5.2. Advantages and dominance of the proposed Method
In the following section, we will examine the benefits and drawbacks of the proposed MCGDM methods. The proposed CBFS MCDGM are more accurate and reliable and cover drawbacks of existing methods.
(1) Accuracy and supremacy: For a variety of input data types, the provided MCGDM frameworks are appropriate and applicable. The techniques are capable of managing uncertainties and ambiguities as well as resolving defects in the input data and shows high accuracy comparatively with other methods. As a hybrid structured set, the CBFSs can be used to collect information on a large scale under different criteria against each alternative.

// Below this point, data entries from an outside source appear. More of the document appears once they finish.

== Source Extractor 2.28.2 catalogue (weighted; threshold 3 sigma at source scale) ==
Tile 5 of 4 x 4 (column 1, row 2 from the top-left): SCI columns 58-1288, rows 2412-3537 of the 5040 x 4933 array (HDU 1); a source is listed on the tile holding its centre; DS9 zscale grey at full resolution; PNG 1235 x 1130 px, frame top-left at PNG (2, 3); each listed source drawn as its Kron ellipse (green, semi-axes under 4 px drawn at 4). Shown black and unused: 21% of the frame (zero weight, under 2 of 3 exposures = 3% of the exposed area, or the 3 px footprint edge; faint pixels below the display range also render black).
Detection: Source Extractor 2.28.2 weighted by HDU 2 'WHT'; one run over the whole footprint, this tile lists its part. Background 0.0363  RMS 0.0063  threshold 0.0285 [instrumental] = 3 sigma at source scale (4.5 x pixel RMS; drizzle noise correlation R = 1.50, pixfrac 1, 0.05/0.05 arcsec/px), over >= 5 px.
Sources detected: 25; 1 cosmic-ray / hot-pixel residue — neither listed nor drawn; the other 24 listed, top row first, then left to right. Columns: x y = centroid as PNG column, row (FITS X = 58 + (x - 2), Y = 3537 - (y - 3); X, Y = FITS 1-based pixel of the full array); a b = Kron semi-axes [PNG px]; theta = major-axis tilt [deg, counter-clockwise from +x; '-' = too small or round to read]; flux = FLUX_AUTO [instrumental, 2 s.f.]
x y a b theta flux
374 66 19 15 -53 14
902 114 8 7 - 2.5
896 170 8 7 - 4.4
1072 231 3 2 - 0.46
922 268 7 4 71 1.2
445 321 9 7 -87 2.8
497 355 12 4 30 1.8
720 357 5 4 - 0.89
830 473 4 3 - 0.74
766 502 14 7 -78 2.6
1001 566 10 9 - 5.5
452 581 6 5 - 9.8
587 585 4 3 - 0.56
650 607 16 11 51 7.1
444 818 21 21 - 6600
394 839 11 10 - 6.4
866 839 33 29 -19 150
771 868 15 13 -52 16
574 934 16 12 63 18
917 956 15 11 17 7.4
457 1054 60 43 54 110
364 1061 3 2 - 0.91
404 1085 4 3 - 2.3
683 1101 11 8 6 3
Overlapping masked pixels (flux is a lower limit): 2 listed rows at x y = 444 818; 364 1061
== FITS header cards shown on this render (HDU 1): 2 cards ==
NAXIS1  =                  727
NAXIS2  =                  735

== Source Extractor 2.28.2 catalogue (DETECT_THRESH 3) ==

(2) Managing several criterion with efficiency: The decision support system problems involve several criteria and input data dependent on specific situations. The CBFSs that have been suggested are straightforward and uncomplicated, allowing for their seamless application in any situation involving different alternatives and criteria.
(3) Superiority and flexibility: Our algorithms are characterized by their simplicity, flexibility and superiority over other hybrid fuzzy sets and operators. Their high flexibility allows administrators to conduct comparative analysis at multiple levels, resulting in more optimal solutions. As a result of this study, a systematic approach to selecting the best algorithm from a list of algorithms. Our proposed method is less sensitive to input and output data variations, making it a valuable tool for managers who must deal with high levels of uncertainty and vagueness when evaluating options.
6.
Conclusions
The absence of ranking judgments for real-world problems is effectively solved by the ELECTRE-II approach, an expanded version of the original ELECTRE method. When it is difficult to identify a single decision maker with sufficient training to accurately understand the entire problem and its constraints, decisions made using information from a group of DMs generate more dependable results. We show how ELECTRE-II and CBFS can be used in tandem when making group decisions. The CBF-ELECTRE-II model is presented for CBF information to tackle challenges in daily life. In a CBF context, the fundamental architecture of the ELECTRE-II model is defined, along with a detailed step-by-step process that has two fundamental steps: (i) group opinion aggregation and (ii) ranking mechanism. To verify the efficacy of this method, it is utilized to the issue of RFT problem in Industry 4.0. An existing method is then briefly juxtaposed with the choice outcomes. Our method is intended for application in any group decision-making environment, including but not limited to industrial engineering, the health sciences, corporate management and similar fields. This key contributions of this study are listed below.
(1) Modeling uncertain and sensitive information with cubic bipolar fuzzy hybrid model.
(2) It describes benefits of utilizing CBFSs.
(3) This investigated several significant concepts related to CBFSs.
(4) An application of RFT in Industry 4.0 is presented that leads to new MCGDM methods to seek reasonable decisions in a timely manner.
(5) Such application enables organizations to quickly access required information and respond to inquiries or concerns promptly.
(6) It also helps organizations to efficiently manage large amounts of data and information.
Conflict of interest
The authors declare that they have no conflicts of interest.
Acknowledgments
This work was supported by the Deanship of Scientific Research, Vice Presidency for Graduate Studies and Scientific Research, King Faisal University, Saudi Arabia [Grant No.GRANT3873].